▸ Directions
Among the entries that follow, how many lines contain the string "serif"? Answer with that number only.

(Saved data entries)
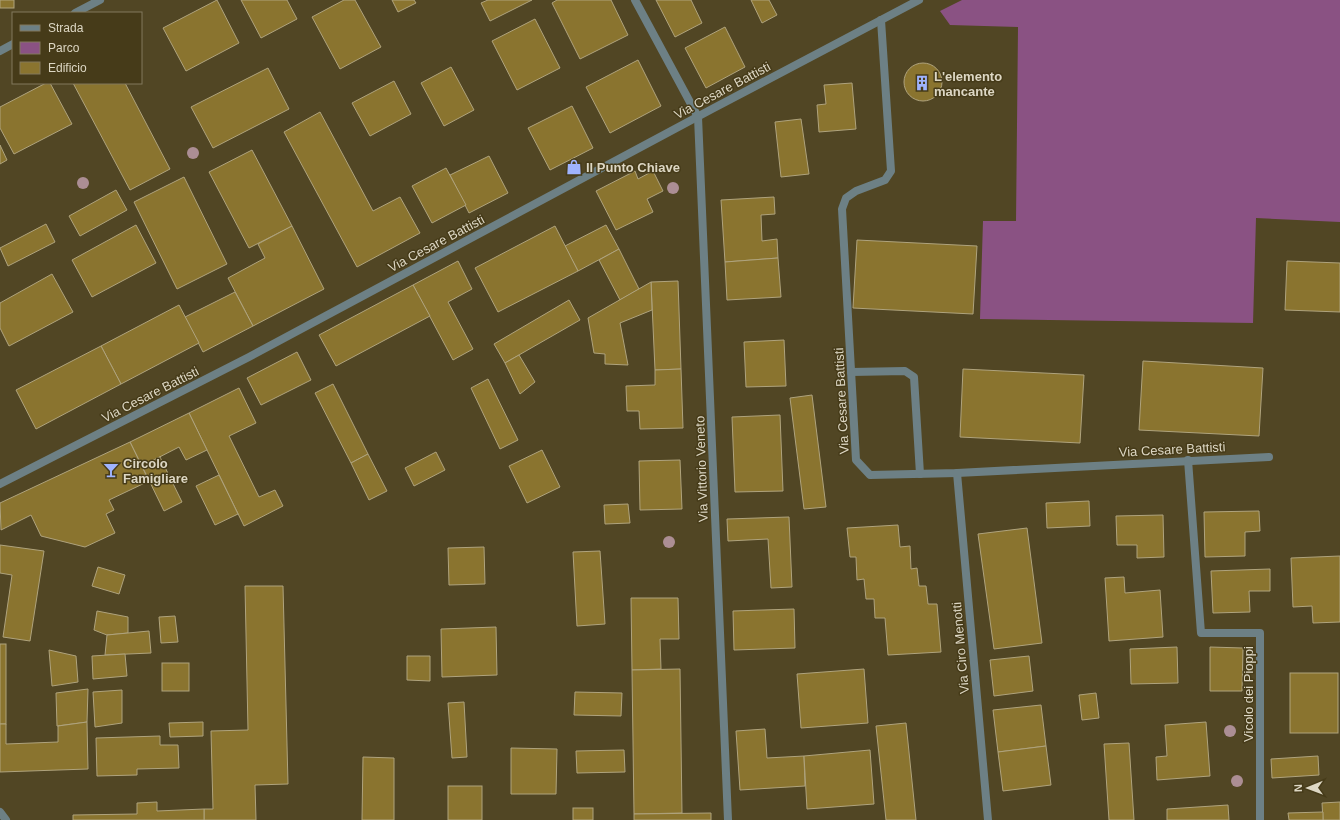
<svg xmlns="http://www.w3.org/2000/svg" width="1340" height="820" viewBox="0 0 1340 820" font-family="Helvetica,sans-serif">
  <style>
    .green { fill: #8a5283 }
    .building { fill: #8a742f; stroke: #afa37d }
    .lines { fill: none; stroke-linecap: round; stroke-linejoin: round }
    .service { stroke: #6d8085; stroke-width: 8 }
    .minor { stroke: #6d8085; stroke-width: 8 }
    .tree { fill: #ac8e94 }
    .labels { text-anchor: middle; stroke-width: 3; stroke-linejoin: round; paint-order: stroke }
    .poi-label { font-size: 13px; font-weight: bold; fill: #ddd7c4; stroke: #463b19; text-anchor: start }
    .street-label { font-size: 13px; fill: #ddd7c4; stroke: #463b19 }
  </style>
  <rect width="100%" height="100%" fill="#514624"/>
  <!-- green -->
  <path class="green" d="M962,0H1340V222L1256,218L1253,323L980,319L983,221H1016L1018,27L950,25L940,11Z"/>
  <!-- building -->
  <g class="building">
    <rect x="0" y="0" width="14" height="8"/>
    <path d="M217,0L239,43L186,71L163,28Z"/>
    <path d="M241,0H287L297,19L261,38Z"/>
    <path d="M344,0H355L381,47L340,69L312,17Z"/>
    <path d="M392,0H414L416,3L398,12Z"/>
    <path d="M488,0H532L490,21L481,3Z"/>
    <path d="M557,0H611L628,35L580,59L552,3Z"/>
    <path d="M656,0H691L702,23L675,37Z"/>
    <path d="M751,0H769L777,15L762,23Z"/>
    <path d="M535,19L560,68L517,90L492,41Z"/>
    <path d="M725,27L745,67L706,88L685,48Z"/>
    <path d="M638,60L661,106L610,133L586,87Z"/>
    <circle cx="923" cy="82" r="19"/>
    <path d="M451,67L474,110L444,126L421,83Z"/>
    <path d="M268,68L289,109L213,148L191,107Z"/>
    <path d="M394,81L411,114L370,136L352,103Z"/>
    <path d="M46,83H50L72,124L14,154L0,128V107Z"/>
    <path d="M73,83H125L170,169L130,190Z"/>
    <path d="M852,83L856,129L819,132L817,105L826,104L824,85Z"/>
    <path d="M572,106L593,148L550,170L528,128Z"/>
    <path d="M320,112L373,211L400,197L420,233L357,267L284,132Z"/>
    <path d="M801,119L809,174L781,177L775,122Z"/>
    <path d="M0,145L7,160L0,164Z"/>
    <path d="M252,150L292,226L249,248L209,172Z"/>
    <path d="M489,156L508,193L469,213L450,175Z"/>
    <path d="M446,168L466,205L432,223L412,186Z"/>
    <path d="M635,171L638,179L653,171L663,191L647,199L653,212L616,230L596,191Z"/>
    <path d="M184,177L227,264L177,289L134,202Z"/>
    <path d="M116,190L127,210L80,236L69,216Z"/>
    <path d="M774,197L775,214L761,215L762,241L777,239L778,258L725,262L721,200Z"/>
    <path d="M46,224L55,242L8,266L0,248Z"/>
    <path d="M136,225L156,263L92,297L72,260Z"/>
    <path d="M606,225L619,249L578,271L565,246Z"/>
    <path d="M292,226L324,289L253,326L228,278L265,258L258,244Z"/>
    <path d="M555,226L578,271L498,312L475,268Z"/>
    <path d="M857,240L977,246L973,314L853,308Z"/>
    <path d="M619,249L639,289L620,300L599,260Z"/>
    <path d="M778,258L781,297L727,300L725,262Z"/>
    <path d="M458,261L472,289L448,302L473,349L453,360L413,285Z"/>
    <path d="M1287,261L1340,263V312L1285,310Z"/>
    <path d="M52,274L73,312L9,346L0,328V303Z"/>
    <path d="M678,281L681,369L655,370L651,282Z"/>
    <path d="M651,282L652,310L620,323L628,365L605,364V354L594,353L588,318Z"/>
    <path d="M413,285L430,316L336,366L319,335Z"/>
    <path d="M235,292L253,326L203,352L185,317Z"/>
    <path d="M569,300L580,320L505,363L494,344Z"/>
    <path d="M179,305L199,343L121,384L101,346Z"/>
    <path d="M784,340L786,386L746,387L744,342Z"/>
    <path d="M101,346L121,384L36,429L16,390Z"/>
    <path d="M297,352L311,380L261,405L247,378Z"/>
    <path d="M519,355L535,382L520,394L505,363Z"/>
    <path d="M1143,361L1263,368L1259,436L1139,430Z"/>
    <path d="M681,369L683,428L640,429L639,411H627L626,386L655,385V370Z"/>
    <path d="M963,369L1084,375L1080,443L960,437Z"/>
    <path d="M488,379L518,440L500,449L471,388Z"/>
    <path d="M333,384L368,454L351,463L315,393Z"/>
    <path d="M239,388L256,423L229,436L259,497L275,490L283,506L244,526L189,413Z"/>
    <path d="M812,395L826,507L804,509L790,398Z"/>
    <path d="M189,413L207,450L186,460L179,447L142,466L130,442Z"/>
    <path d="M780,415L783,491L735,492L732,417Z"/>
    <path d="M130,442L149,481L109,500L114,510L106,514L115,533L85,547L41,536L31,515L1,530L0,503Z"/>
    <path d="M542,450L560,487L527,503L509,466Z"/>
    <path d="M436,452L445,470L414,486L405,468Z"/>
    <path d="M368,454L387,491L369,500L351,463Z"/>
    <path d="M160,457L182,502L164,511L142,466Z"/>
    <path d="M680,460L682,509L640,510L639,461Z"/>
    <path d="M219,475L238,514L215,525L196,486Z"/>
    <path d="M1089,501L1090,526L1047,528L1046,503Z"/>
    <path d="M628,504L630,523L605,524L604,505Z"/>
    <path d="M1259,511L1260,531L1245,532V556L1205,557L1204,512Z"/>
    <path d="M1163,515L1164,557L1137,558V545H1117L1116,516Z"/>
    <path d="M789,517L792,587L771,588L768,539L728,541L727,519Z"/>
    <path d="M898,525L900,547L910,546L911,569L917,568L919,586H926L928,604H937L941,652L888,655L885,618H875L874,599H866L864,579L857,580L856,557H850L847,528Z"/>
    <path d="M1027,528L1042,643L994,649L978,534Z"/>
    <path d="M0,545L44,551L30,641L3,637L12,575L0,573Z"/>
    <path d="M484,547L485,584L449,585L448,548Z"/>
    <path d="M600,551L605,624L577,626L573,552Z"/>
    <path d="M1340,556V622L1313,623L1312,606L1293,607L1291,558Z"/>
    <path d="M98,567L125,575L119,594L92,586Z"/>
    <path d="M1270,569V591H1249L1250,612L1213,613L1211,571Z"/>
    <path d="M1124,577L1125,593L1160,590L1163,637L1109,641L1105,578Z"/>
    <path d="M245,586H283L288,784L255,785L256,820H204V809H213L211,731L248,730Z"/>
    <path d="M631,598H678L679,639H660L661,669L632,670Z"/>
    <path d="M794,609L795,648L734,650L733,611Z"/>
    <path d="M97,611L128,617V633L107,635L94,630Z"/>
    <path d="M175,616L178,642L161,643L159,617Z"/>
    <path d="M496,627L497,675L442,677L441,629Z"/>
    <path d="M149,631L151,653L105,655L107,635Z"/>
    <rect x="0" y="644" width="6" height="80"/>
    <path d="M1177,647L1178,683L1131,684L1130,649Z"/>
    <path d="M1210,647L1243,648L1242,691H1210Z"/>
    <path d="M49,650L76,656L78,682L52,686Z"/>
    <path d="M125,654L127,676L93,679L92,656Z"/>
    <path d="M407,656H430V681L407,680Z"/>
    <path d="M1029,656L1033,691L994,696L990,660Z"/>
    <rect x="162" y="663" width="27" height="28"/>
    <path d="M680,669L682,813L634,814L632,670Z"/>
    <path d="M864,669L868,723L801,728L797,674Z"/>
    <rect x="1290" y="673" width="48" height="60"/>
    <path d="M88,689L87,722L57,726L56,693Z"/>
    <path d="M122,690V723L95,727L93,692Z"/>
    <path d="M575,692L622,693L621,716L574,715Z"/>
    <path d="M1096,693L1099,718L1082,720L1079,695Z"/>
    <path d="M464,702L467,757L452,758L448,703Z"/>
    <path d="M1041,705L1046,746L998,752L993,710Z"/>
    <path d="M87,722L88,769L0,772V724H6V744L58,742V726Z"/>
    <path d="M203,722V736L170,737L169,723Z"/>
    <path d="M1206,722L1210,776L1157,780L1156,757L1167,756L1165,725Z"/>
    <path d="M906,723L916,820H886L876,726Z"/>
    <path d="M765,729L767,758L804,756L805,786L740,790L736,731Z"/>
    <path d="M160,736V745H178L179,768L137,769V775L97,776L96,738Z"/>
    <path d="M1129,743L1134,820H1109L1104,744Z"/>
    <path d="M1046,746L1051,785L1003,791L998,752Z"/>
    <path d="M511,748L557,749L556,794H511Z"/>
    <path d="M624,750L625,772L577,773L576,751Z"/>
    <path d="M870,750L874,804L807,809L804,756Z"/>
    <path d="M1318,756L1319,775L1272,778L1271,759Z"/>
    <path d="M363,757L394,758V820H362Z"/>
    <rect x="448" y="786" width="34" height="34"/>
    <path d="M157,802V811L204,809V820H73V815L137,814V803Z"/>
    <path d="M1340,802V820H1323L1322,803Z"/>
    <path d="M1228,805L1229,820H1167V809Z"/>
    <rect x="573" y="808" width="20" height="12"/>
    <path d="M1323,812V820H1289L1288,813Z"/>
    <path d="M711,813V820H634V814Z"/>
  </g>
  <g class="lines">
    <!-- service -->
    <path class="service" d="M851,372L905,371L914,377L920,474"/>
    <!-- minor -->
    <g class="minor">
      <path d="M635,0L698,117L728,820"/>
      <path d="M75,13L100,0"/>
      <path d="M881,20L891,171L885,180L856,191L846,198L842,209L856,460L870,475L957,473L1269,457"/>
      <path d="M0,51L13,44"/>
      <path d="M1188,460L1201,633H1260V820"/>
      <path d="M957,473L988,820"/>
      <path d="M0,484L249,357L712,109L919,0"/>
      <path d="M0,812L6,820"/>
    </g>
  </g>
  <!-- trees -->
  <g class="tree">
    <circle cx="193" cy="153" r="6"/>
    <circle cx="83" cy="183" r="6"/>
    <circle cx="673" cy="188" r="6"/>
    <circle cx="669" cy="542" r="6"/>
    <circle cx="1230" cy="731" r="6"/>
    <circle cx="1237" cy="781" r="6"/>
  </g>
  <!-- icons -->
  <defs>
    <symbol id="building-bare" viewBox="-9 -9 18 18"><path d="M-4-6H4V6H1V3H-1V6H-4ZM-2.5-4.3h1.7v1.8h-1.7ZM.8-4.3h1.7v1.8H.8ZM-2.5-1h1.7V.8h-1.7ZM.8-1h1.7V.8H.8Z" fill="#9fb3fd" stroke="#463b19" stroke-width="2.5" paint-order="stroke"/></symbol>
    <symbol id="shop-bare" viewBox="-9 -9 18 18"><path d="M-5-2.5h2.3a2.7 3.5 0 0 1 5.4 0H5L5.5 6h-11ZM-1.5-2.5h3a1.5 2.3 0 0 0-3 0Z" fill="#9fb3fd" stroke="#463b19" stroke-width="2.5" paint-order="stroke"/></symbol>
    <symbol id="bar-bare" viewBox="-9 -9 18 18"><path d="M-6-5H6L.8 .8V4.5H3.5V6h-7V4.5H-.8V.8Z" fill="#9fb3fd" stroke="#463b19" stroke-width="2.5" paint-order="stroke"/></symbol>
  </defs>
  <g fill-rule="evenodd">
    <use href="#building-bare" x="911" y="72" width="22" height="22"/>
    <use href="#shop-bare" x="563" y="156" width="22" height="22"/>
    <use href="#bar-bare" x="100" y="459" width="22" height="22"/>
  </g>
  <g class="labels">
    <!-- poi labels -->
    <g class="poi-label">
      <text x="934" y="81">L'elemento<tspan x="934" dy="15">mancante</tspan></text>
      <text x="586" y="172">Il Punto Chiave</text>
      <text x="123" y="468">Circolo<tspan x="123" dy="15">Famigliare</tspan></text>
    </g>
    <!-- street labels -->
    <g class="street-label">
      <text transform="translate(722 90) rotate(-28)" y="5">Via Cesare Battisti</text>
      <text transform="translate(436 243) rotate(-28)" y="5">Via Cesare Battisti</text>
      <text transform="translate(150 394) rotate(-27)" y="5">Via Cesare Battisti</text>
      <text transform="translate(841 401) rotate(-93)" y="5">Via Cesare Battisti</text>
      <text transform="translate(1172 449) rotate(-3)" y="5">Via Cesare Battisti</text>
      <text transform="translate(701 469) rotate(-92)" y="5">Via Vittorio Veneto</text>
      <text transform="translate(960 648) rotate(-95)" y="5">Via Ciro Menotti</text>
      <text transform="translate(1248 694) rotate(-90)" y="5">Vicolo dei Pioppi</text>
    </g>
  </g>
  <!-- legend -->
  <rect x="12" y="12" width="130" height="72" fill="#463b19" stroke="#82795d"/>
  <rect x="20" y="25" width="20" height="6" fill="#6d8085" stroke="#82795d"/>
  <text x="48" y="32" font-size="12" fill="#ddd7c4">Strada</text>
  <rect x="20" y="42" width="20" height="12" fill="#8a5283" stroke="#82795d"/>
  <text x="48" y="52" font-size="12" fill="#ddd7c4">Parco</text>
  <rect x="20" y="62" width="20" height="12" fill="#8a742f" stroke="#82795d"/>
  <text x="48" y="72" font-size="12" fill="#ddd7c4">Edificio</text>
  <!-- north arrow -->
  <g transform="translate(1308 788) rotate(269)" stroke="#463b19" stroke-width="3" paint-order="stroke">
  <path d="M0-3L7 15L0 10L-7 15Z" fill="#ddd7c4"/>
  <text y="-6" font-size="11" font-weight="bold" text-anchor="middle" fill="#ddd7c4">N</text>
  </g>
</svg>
...
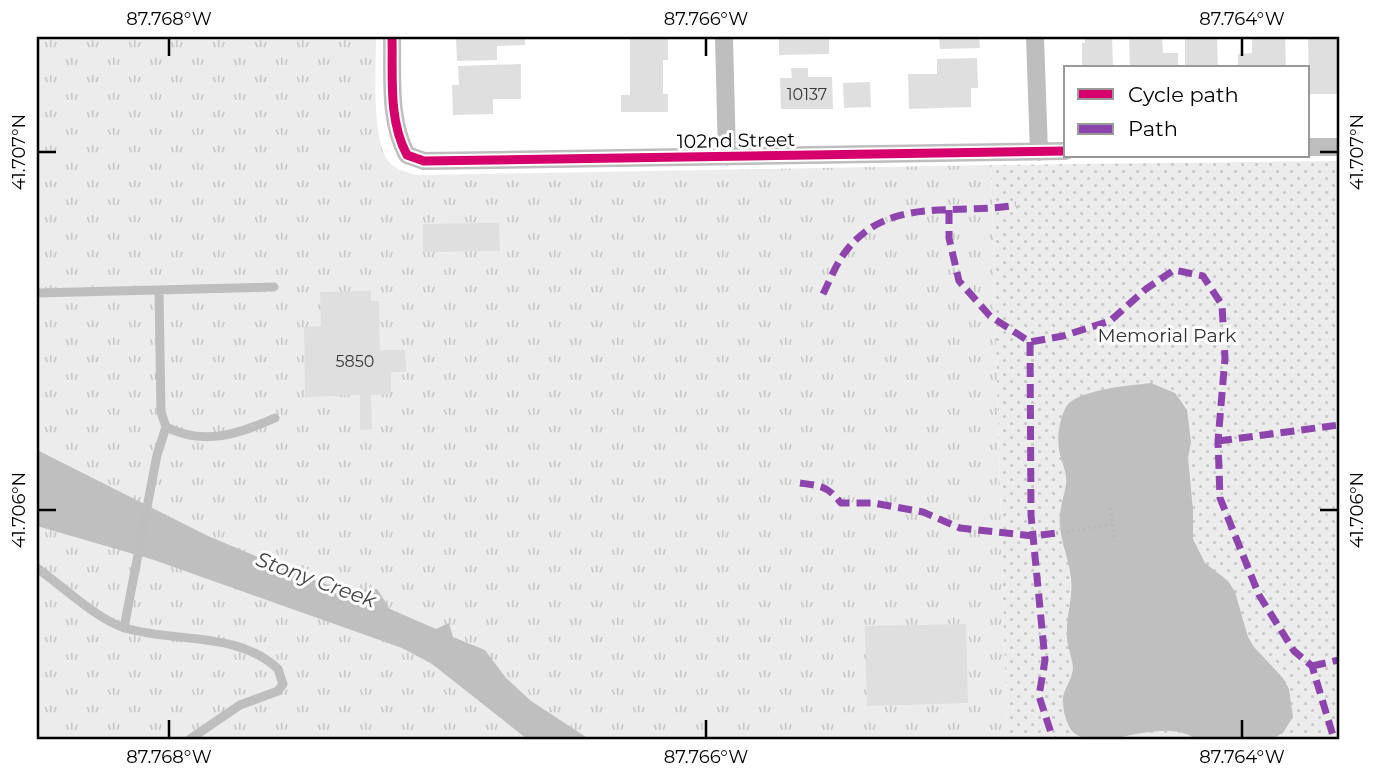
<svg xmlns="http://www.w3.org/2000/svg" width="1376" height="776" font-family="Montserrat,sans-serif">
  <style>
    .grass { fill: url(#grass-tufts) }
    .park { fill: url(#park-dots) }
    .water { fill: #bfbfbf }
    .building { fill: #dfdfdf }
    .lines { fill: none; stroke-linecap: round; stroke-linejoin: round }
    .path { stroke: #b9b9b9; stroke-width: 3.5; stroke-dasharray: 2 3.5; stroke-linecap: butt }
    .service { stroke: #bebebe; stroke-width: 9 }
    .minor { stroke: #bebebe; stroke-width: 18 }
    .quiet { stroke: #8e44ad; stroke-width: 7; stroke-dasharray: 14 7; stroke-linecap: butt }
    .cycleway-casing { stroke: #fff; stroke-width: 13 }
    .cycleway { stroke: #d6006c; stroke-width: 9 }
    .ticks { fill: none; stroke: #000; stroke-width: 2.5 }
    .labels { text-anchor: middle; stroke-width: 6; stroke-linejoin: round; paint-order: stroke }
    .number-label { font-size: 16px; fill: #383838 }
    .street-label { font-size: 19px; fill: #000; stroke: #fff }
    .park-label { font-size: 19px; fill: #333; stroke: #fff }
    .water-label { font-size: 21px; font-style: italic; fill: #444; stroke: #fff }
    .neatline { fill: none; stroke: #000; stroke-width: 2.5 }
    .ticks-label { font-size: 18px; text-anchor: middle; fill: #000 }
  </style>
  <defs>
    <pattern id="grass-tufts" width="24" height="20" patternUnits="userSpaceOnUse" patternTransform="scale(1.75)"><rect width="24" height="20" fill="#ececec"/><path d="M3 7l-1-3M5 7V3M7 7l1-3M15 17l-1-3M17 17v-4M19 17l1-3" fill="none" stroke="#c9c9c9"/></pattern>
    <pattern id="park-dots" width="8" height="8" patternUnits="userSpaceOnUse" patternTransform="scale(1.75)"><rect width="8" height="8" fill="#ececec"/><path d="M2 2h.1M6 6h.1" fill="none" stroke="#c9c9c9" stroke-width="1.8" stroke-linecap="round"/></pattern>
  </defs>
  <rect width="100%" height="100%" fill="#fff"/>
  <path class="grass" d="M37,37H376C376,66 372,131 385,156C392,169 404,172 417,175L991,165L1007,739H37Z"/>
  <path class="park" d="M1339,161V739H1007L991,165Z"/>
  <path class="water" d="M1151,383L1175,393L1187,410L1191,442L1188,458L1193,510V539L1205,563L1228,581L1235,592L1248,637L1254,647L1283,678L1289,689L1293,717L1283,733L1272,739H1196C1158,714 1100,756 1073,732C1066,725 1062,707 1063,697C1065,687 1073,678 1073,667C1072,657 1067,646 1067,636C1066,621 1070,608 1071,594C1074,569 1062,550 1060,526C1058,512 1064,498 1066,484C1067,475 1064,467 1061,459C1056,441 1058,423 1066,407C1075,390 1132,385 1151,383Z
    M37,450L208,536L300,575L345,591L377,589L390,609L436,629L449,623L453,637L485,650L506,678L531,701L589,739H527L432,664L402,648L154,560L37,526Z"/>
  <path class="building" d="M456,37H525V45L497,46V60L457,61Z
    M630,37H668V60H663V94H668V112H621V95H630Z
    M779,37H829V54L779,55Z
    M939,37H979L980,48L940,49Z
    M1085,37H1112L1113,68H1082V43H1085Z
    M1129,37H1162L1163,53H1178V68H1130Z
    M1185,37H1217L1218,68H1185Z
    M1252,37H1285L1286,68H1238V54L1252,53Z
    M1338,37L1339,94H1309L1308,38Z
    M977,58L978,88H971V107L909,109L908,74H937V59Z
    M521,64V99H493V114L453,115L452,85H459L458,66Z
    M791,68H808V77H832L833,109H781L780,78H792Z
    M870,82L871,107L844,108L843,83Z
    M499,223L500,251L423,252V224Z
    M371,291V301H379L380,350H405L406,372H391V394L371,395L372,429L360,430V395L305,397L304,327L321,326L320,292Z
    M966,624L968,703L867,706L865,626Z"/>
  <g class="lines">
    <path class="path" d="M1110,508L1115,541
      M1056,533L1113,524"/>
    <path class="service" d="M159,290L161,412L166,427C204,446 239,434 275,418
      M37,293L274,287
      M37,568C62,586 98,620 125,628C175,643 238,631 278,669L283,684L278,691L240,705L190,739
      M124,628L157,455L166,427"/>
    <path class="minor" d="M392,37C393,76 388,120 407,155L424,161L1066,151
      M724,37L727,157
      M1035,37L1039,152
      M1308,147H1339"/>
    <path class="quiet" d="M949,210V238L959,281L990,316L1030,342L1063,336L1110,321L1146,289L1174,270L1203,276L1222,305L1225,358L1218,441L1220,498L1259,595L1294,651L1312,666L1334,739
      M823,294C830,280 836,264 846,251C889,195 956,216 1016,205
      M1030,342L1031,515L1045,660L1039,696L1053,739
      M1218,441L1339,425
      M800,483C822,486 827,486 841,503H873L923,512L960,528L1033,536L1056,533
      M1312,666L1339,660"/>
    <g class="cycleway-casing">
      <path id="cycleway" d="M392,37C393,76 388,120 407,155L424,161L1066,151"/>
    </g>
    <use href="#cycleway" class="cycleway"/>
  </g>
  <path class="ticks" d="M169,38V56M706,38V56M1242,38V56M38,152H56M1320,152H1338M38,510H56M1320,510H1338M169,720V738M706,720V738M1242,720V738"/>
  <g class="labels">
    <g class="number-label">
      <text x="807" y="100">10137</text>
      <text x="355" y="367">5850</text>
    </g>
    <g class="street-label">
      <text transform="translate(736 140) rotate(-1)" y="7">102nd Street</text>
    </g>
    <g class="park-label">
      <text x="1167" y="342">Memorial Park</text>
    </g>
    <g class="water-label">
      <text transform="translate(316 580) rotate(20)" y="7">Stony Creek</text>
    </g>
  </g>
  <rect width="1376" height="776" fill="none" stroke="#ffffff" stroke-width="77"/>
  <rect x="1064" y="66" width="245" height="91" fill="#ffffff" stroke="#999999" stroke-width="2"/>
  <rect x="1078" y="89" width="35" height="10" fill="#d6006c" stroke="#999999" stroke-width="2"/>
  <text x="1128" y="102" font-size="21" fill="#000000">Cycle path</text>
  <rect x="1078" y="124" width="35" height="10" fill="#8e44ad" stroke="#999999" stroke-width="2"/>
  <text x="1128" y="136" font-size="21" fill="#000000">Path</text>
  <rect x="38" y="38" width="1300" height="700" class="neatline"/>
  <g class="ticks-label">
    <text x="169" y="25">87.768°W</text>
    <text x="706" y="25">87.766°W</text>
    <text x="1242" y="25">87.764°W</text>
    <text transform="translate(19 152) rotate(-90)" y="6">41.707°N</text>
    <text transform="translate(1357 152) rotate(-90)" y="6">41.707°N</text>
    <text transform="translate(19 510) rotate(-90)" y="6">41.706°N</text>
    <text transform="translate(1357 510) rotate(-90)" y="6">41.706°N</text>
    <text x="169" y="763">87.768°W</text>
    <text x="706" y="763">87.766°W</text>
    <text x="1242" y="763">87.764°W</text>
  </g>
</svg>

▸ Exercise response
2